The collateral issues which the Moon Ho Kim test would inject into the already complex and time-consuming immigration procedures are endless. The immigration judge would be compelled to sit as an arbiter of the viability of marriages, a task which few mortals are qualified to undertake. He would also be required to determine what quantum of adulterous conduct constitutes a threat to the vague and amorphous concept of "public morality." The matter would not end with his decisions. Appeals unquestionably would be taken on these issues, which are at most tangential to the real question before the judge. We believe these avenues of inquiry unnecessarily would burden and further complicate immigration hearing procedures.

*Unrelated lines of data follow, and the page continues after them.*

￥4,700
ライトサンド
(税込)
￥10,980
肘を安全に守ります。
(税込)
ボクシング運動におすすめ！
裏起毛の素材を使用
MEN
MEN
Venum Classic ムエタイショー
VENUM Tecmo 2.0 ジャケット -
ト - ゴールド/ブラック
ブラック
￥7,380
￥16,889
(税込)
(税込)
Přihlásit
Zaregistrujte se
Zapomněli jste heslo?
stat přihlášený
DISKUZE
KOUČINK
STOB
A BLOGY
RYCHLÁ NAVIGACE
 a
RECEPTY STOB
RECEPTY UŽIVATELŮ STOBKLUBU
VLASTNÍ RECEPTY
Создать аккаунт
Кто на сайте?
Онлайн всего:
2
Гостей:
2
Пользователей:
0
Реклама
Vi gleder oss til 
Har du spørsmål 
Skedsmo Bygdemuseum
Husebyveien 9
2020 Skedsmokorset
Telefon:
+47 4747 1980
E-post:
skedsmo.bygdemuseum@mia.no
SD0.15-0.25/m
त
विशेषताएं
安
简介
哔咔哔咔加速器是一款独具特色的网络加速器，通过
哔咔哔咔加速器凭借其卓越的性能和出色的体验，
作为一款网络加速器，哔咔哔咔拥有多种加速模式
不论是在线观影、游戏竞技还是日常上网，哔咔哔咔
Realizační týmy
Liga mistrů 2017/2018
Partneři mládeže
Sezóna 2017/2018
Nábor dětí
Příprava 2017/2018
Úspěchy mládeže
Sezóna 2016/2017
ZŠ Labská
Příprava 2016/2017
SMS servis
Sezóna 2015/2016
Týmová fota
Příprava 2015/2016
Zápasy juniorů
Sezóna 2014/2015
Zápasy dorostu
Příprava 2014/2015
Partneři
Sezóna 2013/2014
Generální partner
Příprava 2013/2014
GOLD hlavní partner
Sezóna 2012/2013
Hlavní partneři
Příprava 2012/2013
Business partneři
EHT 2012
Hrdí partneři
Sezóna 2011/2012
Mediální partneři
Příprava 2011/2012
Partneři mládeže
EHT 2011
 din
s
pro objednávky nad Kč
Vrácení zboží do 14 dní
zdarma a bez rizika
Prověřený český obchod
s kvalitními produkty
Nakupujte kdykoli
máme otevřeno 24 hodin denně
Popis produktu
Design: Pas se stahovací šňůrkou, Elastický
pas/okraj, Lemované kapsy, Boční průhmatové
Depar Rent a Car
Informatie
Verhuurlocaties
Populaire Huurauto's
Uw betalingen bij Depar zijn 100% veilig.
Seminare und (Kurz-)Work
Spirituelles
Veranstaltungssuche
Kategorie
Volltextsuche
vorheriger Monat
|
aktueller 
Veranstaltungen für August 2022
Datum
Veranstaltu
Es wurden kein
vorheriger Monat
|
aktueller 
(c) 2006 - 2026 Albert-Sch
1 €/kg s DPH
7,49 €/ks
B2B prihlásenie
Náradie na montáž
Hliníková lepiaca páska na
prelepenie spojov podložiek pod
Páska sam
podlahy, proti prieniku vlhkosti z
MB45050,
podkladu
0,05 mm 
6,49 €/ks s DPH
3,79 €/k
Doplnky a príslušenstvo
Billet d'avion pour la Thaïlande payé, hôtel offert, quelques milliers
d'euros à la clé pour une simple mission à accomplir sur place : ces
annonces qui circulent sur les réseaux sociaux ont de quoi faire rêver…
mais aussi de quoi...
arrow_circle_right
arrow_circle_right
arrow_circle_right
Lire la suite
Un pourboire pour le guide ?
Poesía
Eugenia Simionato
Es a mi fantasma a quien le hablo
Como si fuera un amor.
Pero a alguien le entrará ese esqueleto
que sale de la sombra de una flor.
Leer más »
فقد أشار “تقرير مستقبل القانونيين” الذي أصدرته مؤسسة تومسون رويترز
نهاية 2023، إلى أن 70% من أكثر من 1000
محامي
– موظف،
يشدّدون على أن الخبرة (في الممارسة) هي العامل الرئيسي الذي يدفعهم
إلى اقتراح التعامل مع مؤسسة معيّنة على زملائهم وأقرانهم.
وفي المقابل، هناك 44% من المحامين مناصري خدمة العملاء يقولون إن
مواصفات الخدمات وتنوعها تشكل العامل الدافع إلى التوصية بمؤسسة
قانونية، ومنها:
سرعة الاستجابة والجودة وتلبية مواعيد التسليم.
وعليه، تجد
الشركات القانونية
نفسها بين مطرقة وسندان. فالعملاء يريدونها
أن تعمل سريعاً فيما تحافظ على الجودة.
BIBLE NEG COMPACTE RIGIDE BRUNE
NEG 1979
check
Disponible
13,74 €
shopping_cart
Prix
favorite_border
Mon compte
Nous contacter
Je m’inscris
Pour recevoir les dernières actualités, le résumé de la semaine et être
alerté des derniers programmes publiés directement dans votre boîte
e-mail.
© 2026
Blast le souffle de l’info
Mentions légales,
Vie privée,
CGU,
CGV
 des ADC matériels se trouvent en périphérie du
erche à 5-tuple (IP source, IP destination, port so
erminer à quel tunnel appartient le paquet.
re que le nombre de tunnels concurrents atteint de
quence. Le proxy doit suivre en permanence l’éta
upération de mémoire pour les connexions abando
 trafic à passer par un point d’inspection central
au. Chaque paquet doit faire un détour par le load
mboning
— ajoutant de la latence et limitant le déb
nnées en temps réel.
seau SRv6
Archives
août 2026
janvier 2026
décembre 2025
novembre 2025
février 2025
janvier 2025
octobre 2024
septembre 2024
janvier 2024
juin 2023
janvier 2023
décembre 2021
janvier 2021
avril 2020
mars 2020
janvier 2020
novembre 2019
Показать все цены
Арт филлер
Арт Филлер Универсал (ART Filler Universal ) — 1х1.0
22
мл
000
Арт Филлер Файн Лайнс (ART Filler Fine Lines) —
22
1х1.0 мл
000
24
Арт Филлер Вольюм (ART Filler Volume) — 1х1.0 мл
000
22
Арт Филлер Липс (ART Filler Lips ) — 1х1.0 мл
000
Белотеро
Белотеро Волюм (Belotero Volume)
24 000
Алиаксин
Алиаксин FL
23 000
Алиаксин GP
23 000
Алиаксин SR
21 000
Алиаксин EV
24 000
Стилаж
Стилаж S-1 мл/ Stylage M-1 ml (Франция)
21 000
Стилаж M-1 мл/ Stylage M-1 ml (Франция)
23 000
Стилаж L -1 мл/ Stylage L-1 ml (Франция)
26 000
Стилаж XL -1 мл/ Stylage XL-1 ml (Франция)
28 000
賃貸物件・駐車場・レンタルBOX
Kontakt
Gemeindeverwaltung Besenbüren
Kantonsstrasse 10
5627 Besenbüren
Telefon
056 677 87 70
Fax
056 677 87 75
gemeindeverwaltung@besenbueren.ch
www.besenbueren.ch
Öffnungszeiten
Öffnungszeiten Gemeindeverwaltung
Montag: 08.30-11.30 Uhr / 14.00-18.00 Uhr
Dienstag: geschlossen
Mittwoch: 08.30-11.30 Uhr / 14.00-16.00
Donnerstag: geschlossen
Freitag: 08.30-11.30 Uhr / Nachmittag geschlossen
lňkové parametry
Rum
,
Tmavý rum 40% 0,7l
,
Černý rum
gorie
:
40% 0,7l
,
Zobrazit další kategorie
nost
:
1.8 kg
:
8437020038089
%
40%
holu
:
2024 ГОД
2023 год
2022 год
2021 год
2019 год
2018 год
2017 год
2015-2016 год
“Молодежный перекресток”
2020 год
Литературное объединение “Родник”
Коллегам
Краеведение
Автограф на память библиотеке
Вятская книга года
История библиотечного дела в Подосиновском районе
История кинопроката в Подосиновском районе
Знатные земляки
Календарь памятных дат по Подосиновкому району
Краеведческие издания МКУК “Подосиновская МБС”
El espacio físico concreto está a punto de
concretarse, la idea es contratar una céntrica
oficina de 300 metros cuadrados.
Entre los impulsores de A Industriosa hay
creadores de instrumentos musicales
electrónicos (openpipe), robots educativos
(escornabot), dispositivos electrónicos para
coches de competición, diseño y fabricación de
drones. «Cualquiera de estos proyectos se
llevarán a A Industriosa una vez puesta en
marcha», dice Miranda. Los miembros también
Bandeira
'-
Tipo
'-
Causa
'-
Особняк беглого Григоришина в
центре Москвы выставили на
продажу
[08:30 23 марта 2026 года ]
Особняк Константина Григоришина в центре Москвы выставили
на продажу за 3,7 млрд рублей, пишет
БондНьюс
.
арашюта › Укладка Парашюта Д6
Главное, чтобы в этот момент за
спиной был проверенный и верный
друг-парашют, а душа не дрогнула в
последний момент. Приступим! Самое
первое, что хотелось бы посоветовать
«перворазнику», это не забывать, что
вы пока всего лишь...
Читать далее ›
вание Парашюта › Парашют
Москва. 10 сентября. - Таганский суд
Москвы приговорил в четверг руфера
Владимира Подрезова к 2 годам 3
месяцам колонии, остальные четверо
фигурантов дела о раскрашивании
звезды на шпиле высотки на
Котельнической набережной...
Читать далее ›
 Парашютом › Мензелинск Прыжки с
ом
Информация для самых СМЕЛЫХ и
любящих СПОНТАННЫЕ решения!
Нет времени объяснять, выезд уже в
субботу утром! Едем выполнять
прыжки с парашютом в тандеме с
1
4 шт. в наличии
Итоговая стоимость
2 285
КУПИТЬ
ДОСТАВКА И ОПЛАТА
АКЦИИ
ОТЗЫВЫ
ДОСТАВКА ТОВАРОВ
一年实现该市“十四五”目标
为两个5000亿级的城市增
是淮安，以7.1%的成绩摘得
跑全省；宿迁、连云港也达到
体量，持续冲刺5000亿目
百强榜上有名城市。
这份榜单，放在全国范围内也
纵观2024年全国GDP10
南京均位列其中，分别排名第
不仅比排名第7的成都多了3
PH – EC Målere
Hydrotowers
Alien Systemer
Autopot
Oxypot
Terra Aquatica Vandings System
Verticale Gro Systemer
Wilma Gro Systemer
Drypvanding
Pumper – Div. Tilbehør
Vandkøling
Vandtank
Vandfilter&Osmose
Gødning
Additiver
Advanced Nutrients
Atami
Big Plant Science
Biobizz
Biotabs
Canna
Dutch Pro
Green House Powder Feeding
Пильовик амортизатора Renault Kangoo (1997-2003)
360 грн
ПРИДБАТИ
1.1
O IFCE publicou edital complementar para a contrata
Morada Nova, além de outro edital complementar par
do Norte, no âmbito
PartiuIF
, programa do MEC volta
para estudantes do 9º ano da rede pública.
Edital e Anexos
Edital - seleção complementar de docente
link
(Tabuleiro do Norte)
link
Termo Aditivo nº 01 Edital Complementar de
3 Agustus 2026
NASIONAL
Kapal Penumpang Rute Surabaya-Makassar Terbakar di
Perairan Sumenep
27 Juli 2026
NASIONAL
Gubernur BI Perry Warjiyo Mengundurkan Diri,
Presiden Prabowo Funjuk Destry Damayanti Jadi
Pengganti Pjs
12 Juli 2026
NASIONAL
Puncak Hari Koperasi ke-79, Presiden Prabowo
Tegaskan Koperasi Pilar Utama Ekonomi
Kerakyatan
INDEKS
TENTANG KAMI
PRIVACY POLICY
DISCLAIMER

Furthermore, the Immigration and Naturalization Service, at oral argument before this court, represented that it does not rigidly apply state law definitions of adultery to reach technical or isolated incidents of adultery.*fn9 The Service indicated that its policy is to take account of extenuating circumstances in order to disqualify only those who have embarked on a course of conduct which fits within the state definition of adultery.
In the instant case, the conduct was neither isolated nor inconsequential. The immigration judge found that "a viable marriage was apparently destroyed by respondent's [Brea-Garcia] adulterous relationship." In addition, Brea-Garcia's subsequent marriage, on these facts, does not erase his prior adulterous relationship with its resulting births out of wedlock. Since he has committed adultery within the meaning of section 101(f)(2), Brea-Garcia is conclusively presumed to be a person lacking good moral character for purposes of section 244(3) and thus may not be permitted to depart voluntarily.
Brea-Garcia's further argument that deporting him is cruel and unusual punishment has been resoundingly rejected on the basis that deportation is a civil proceeding. Fong Yue Ting v. United States, 149 U.S. 698, 37 L. Ed. 905, 13 S. Ct. 1016 (1893); Santelises v. INS, 491 F.2d 1254 (2d Cir.), cert. denied, 417 U.S. 968, 41 L. Ed. 2d 1139, 94 S. Ct. 3171 (1974); Bufalino v. INS, supra, 473 F.2d at 739; Rodriguez-Romero v. INS, 434 F.2d 1022 (9th Cir. 1970), cert. denied, 401 U.S. 976, 91 S. Ct. 1199, 28 L. Ed. 2d 326 (1971).
We find no merit in Brea-Garcia's remaining contentions. The decision of the Board of Immigration Appeals will be affirmed.
GIBBONS, Circuit Judge, concurring.
I join in Judge Rosenn's opinion to the extent that it holds that 8 U.S.C. § 1011(f)(2) does not refer to the definition of adultery in the state criminal law. I do not agree that it incorporates the definition of adultery in state civil law. In the absence of clear guidelines from Congress it seems to me that the approach of the District of Columbia Circuit in Moon Ho Kim v. INS, 168 U.S. App. D.C. 283, 514 F.2d 179, 180 (1975), construing the statute as creating a uniform federal definition -- viz., extra-marital intercourse which tends to destroy an existing, viable marriage and which represents a threat to public morality -- makes sense.
Admittedly, a more exact formulation could be devised. Moreover, a uniform definition adopted by the agency in rule-making proceedings would be most helpful to the courts. But the interest in uniformity in our immigration and naturalization laws is paramount, so the task of federalizing the definitional standard necessarily devolves upon us. I do not share Judge Rosenn's concern that an inquiry into the viability of marriages would prove too burdensome and perplexing to the Immigration and Naturalization Service. Indeed, the Immigration Judge made such an inquiry in this very case.
Because application of the Moon Ho Kim standard or a state civil definition leads to the same result in this case, I concur in the judgment of the court.